December 2, 2022
IN CONVERSATION WITH MONIKA K. ADLER
Photography and words by Monika K. Adler
Interview by Melanie Meggs
Award winning photographer and avant-garde filmmaker Monika K. Adler is known for her challenging and provocative photography and experimental films.
Now based in London, United Kingdom since 2012, Monika was born in Poland, and graduated from The European Academy of Photography in Warsaw and the Wojciech Gerson’s National School of Fine Arts. After that she moved to Paris, where she photographed the life of the city and its artistic Bohemia, and had her first solo show. Living a vagabond lifestyle and travelling approximately 180 places in Europe and New York, Monika created a photography project called 'Travel no End', a poetic documentary journal of contemplating daily life in its deepest form, comprising of 200 prints. She first gained attention with her transgressive photography series and art-film called 'Chernobyl of Love' (2012), filmed in Ukraine, near the ruins of the 1986 nuclear accident.
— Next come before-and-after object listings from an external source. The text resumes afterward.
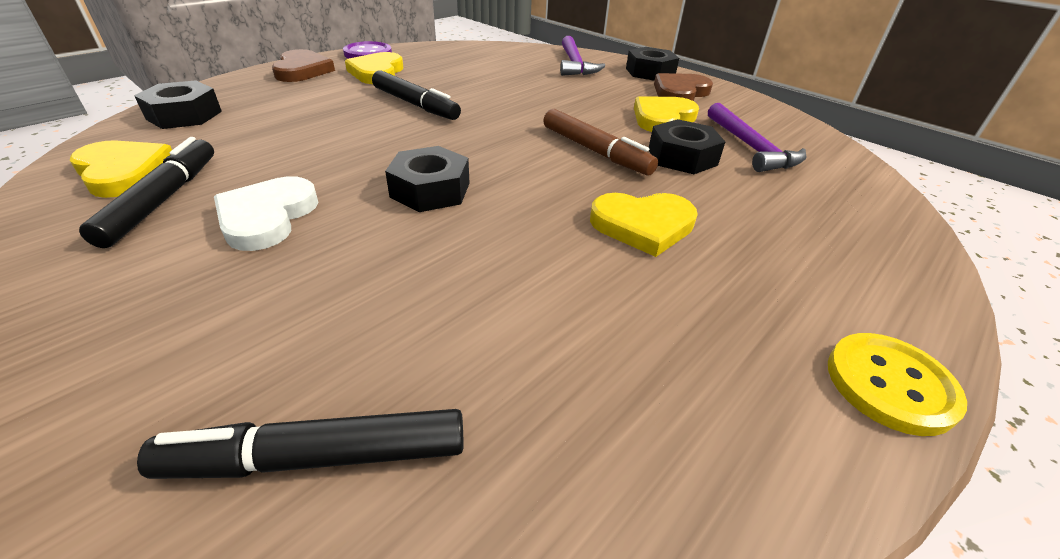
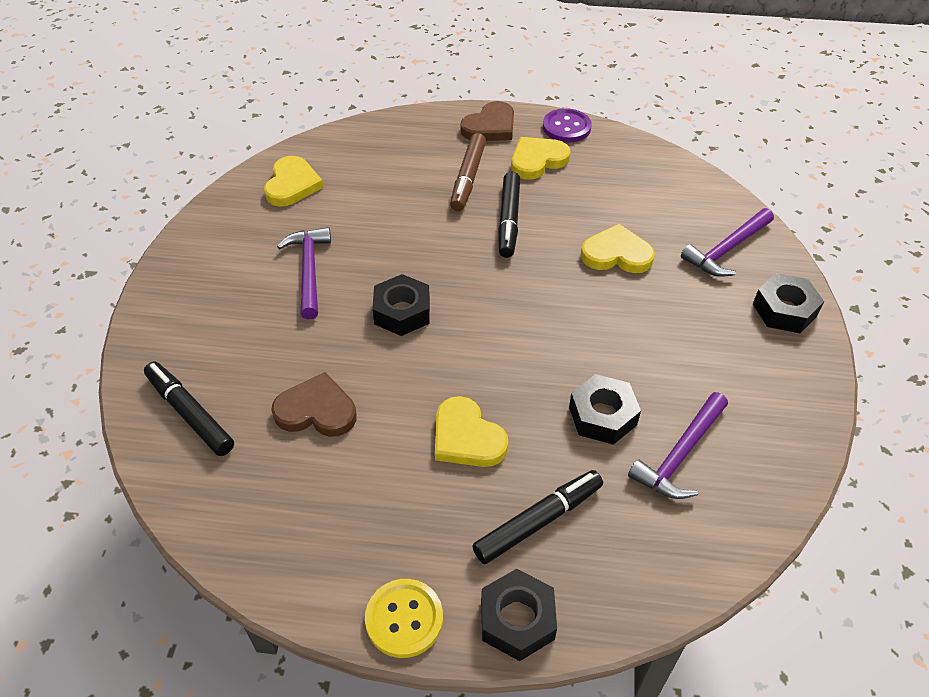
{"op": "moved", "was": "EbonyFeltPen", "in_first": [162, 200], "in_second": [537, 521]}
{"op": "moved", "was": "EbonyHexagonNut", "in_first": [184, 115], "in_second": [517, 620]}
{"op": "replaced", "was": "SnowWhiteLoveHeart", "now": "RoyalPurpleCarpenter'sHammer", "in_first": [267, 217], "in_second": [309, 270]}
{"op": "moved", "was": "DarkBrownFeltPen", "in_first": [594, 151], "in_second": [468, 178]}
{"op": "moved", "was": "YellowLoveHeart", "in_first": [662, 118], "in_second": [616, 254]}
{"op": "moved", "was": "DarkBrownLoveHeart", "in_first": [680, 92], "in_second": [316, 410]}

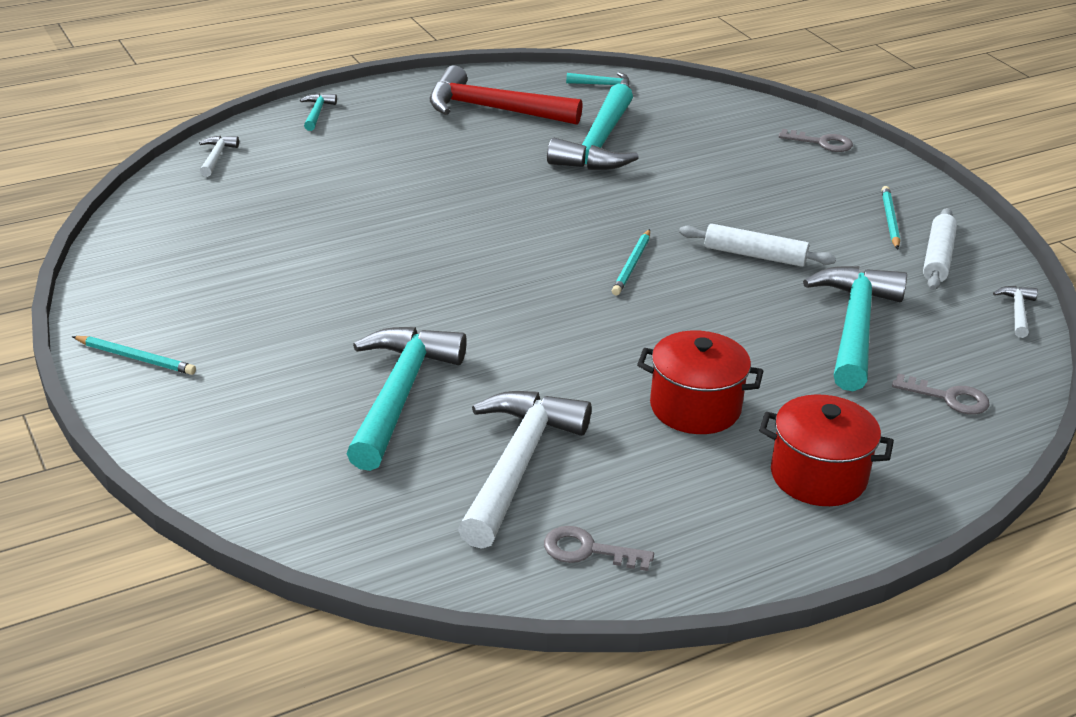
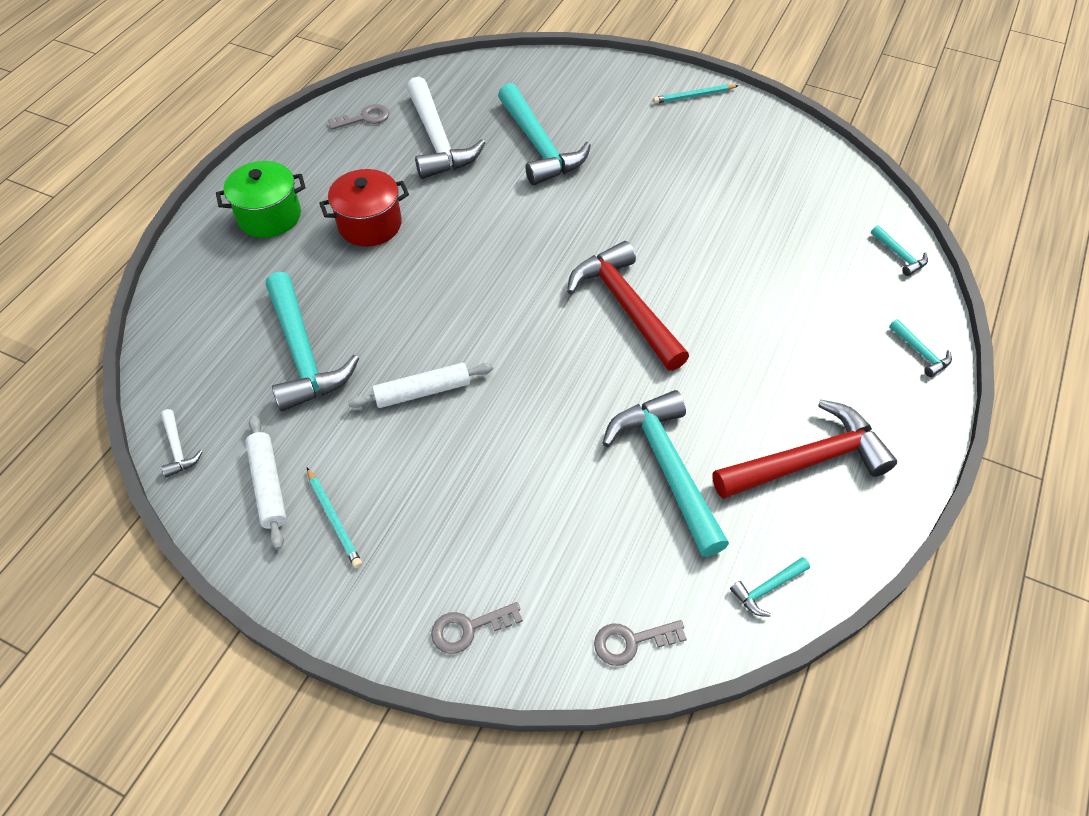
{"op": "recoloured", "was": "SnowWhiteCarpenter'sHammer", "now": "TurquoiseCarpenter'sHammer", "in_first": [216, 157], "in_second": [899, 255]}
{"op": "removed", "was": "TurquoiseLeadPencil", "in_first": [632, 265]}
{"op": "recoloured", "was": "ScarletCookingPot", "now": "LeafGreenCookingPot", "in_first": [818, 476], "in_second": [269, 216]}
{"op": "moved", "was": "GreyLatchkey", "in_first": [949, 398], "in_second": [631, 641]}
{"op": "added", "now": "ScarletCarpenter'sHammer", "in_second": [626, 306]}

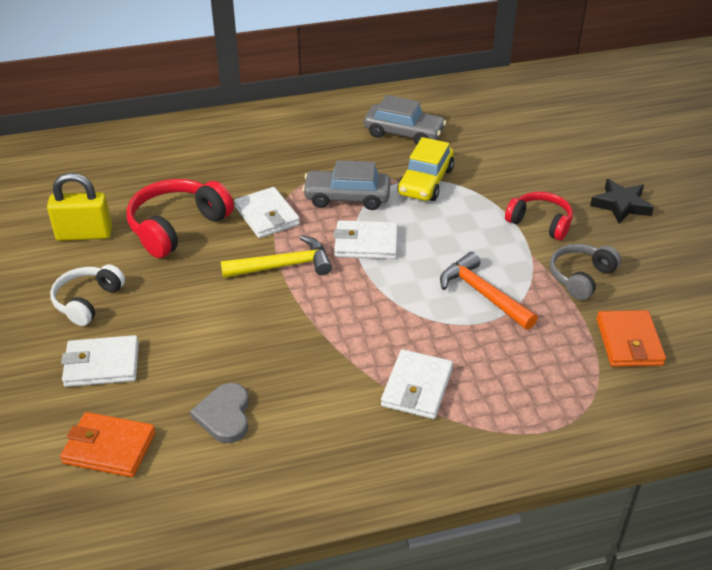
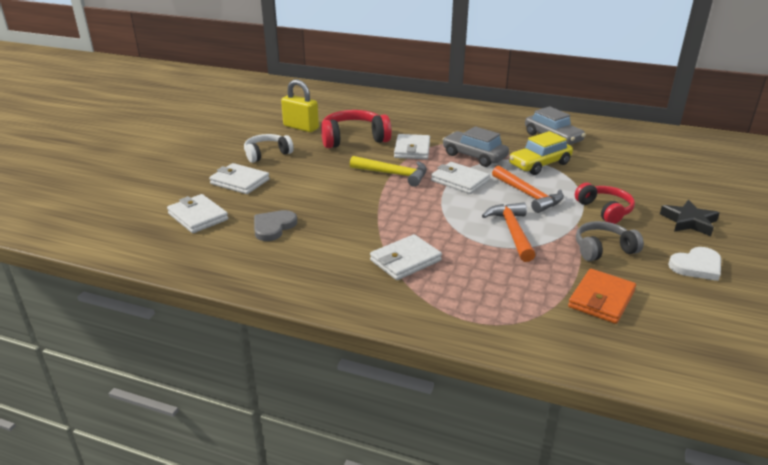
{"op": "recoloured", "was": "OrangeColouredCardWallet", "now": "SnowWhiteCardWallet", "in_first": [109, 448], "in_second": [198, 217]}
{"op": "added", "now": "OrangeColouredCarpenter'sHammer", "in_second": [528, 195]}
{"op": "added", "now": "SnowWhiteLoveHeart", "in_second": [696, 266]}

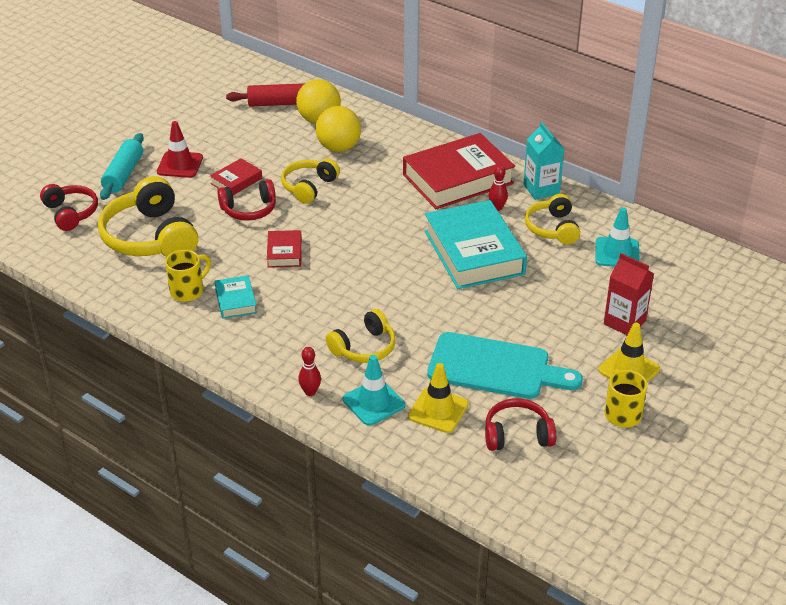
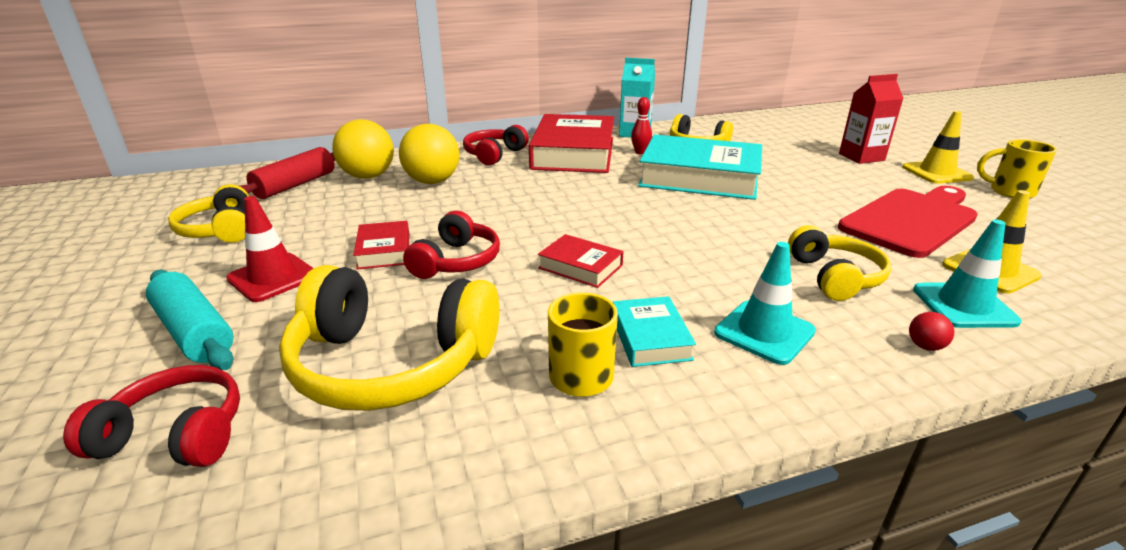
{"op": "turned", "was": "TurquoiseHardback", "in_first": [236, 301], "in_second": [650, 338], "clockwise": 60}
{"op": "moved", "was": "YellowHeadphones", "in_first": [309, 187], "in_second": [220, 229]}
{"op": "replaced", "was": "ScarletTenpin", "now": "ScarletBall", "in_first": [310, 392], "in_second": [925, 346]}
{"op": "recoloured", "was": "TurquoiseCuttingBoard", "now": "ScarletCuttingBoard", "in_first": [495, 368], "in_second": [911, 220]}
{"op": "moved", "was": "ScarletHeadphones", "in_first": [517, 435], "in_second": [494, 155]}
{"op": "moved", "was": "TurquoiseSafetyCone", "in_first": [617, 253], "in_second": [764, 332]}

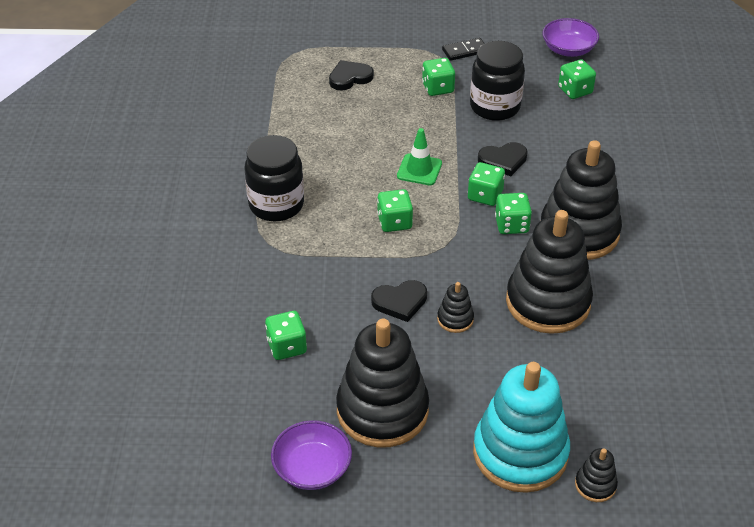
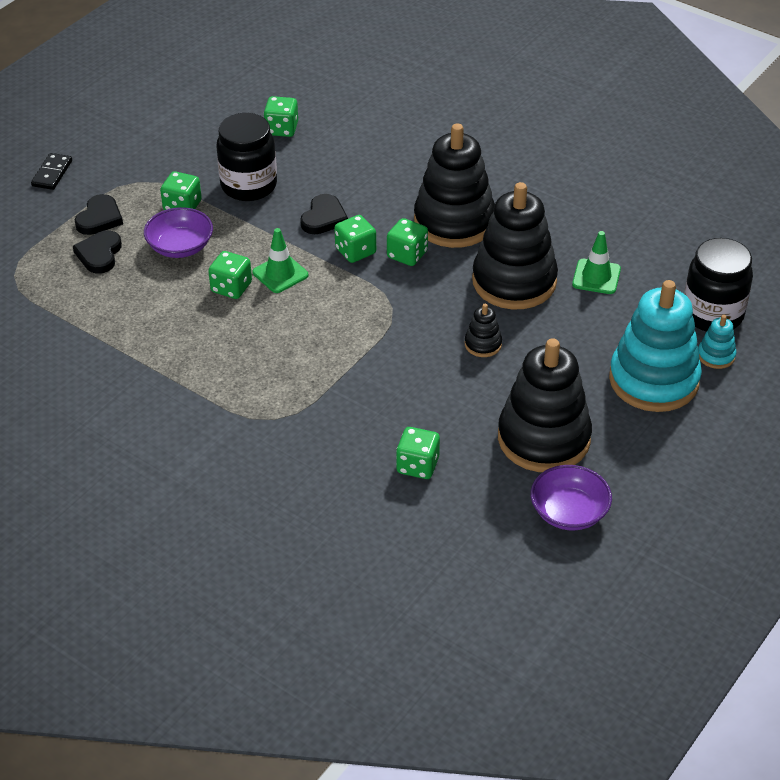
{"op": "moved", "was": "EbonyPreserveJar", "in_first": [276, 205], "in_second": [712, 314]}
{"op": "moved", "was": "EbonyLoveHeart", "in_first": [400, 302], "in_second": [99, 218]}
{"op": "moved", "was": "LeafGreenDie", "in_first": [394, 222], "in_second": [231, 287]}
{"op": "moved", "was": "EbonyDomino", "in_first": [465, 51], "in_second": [52, 173]}
{"op": "moved", "was": "RoyalPurpleDeepDish", "in_first": [568, 49], "in_second": [180, 246]}
{"op": "recoloured", "was": "EbonyRingStacker", "now": "TurquoiseRingStacker", "in_first": [595, 485], "in_second": [716, 355]}
{"op": "added", "now": "LeafGreenSafetyCone", "in_second": [596, 277]}

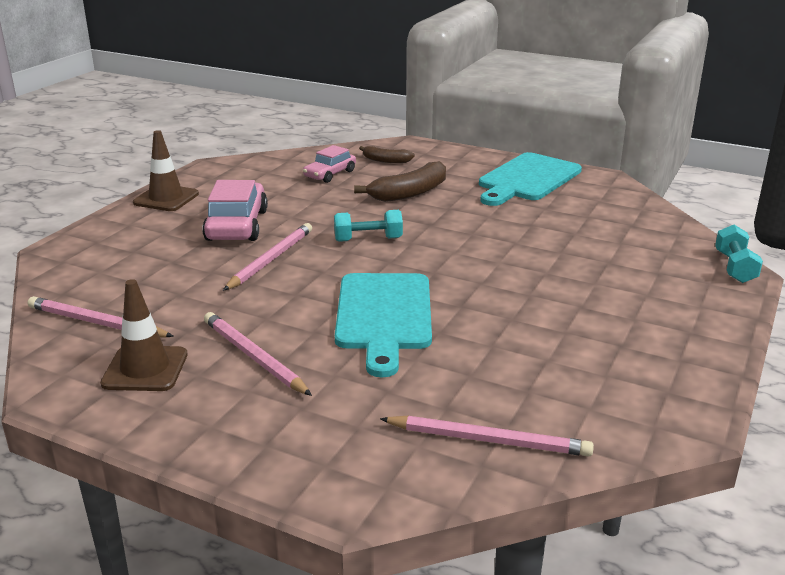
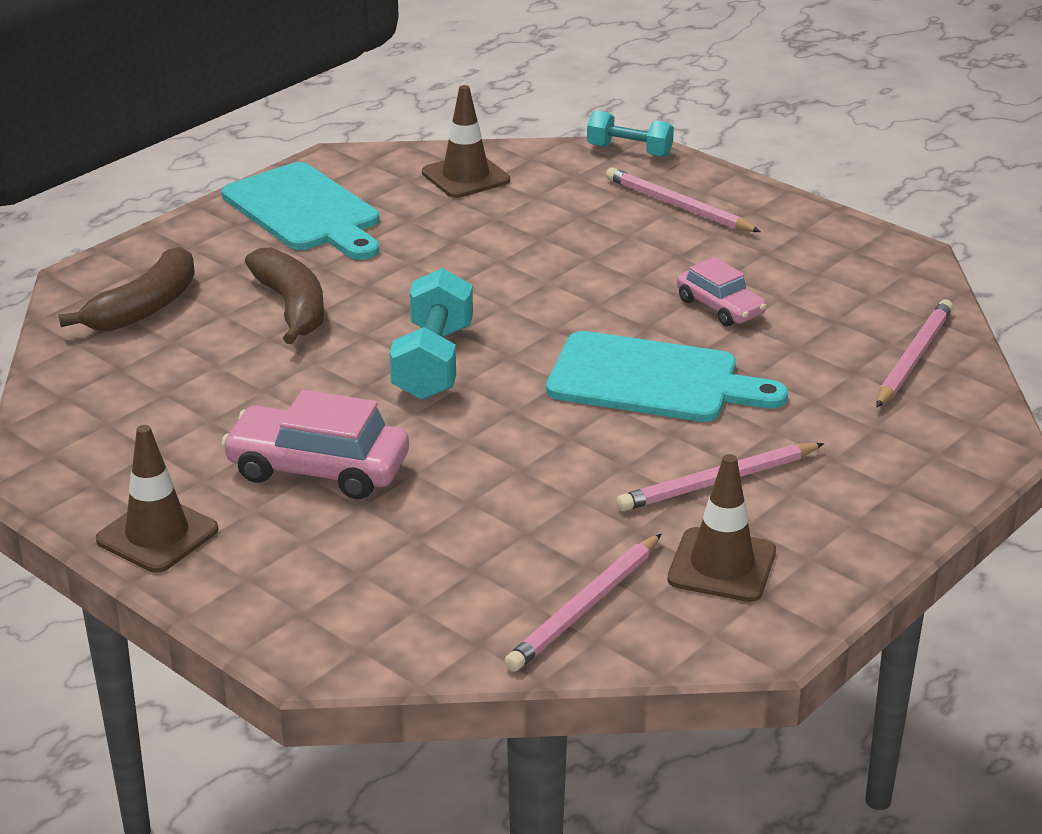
{"op": "moved", "was": "RosyLeadPencil", "in_first": [270, 259], "in_second": [678, 206]}
{"op": "moved", "was": "RosyAutomobile", "in_first": [330, 174], "in_second": [720, 307]}
{"op": "resized", "was": "TurquoiseFreeWeight", "in_first": [368, 239], "in_second": [433, 362], "ratio": 1.53}
{"op": "resized", "was": "DarkBrownBananaFruit", "in_first": [385, 160], "in_second": [145, 307], "ratio": 1.68}
{"op": "added", "now": "DarkBrownSafetyCone", "in_second": [465, 176]}

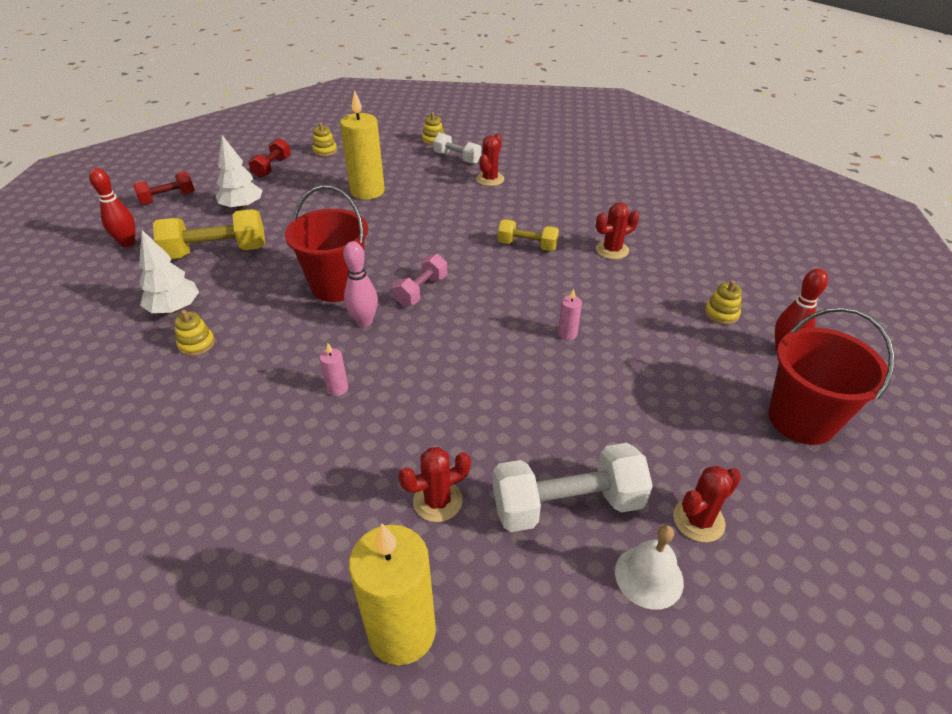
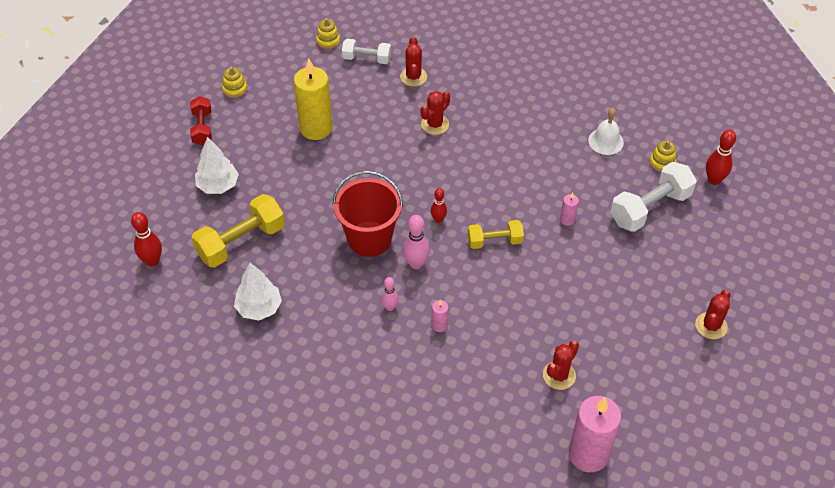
{"op": "removed", "was": "ScarletFreeWeight", "in_first": [168, 198]}
{"op": "removed", "was": "YellowRingStacker", "in_first": [196, 344]}
{"op": "recoloured", "was": "YellowPillarCandle", "now": "RosyPillarCandle", "in_first": [402, 631], "in_second": [588, 454]}
{"op": "replaced", "was": "RosyFreeWeight", "now": "ScarletTenpin", "in_first": [421, 290], "in_second": [438, 219]}
{"op": "moved", "was": "SnowWhiteFreeWeight", "in_first": [567, 504], "in_second": [650, 208]}
{"op": "moved", "was": "YellowFreeWeight", "in_first": [527, 246], "in_second": [494, 241]}
{"op": "moved", "was": "ScarletPricklyPlant", "in_first": [612, 250], "in_second": [435, 124]}
{"op": "moved", "was": "SnowWhiteHandBell", "in_first": [649, 576], "in_second": [606, 141]}
{"op": "removed", "was": "ScarletBucket", "in_first": [801, 420]}
{"op": "added", "now": "RosyTenpin", "in_second": [390, 307]}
Monika mainly focuses on black and white conceptual and fine art photography, addressing the cultural constructions of memory, history and trauma, identity, consumerism, and sexuality.
Monika shares with us her photography project NOSTALGIA and in her own words she tells a poetic and emotional story of an immigrant's remembrance of a life disrupted by war.
Cold earth and blackened gunmetal. Taking with you only the most precious and essential. Cast alone amongst thousands; forced, overnight, to leave their home, their family, their animals, and the places they love; fractious, precarious, putting their lives in the hands of strangers. You still feel it, every moment. It’s hard to forget who you used to be, and what was once yours. The new identity is painful, one described by your nationality, an absence, and the place where your heart still lies.
Through memories, you belong to a different place, landscape, climate, and environment. In your homeland the seasons had another smell and colour; the rain felt different, the sun was warmer on your face; the fruit sweeter; the trees rustled unlike anywhere else. These surroundings shaped you, and made you remember who you are, and where you came from.
You are a stranger in a new place. People don’t trust you. Under apparent kindness, eventually hostility will emerge. They don’t know if you are a victim or aggressor, but you are indifferent to their judgement. You are tied to your nostalgia, which kills you every day.
Overburdened by memory, you dream about a return to the land where you left your soul.
But is it possible? Will there be anything to come back to? Can your motherland still your home? Does a past life that was razed to the ground have any chance of being reborn? If so, in what form? How to recognise people you don’t know anymore? Will they recognise you? Will your memory survive in them, or will you be forever a stranger? How to forget those who suffered: killed, raped, displaced, and robbed of everything that is human? For how long should one remember the barbarity of the enemy, and how can we ensure their crimes will not fade from the pages of history books? How will they not become rationalised to people of good will? Will the world forgive and forget too soon?
These invaders never respect occupied lands and the human beings who created their own worlds there. Filled with contempt and hatred, they wipe out every shred of past existence. They are ready to uproot every tree, annihilate every home, burn libraries, museums, galleries, bomb opera houses and theatres to install a new order, culture, and new language.
Despite the immensity of their cruelty, no punishment has ever befallen them, or will.
For history, the death of the masses means nothing. The games of clowns and psychopaths at war one day end. Weaponised human bodies are finite and cannot fight forever. The idea of peace sounds enthusiastic, but rebuilding takes time and wounds never heal. They will live on in the next generations, as trauma, and collective memory.
Afterwards, is it possible to return, and to what end? What of those who had to flee somewhere to a foreign land, to start again amongst seemingly friendly people?
Emigrant limbo: the state between two different pasts. Arriving in a new land is also history.
In the end, it appears NOSTALGIA is a state between reality and sleep; a haven, a place of exile and eternal seclusion, where you can immerse yourself in a childhood landscape outside the contemporary narrative.
A kaleidoscope. You shift the images in your head, one on top of another, and turn them upside down: colours, smells, sounds, feelings and events mix, one in the other. For a moment, you’re where you belong — no longer a stranger.
In nostalgia, every time you close your eyes, you reach home. You didn’t die, and you will survive.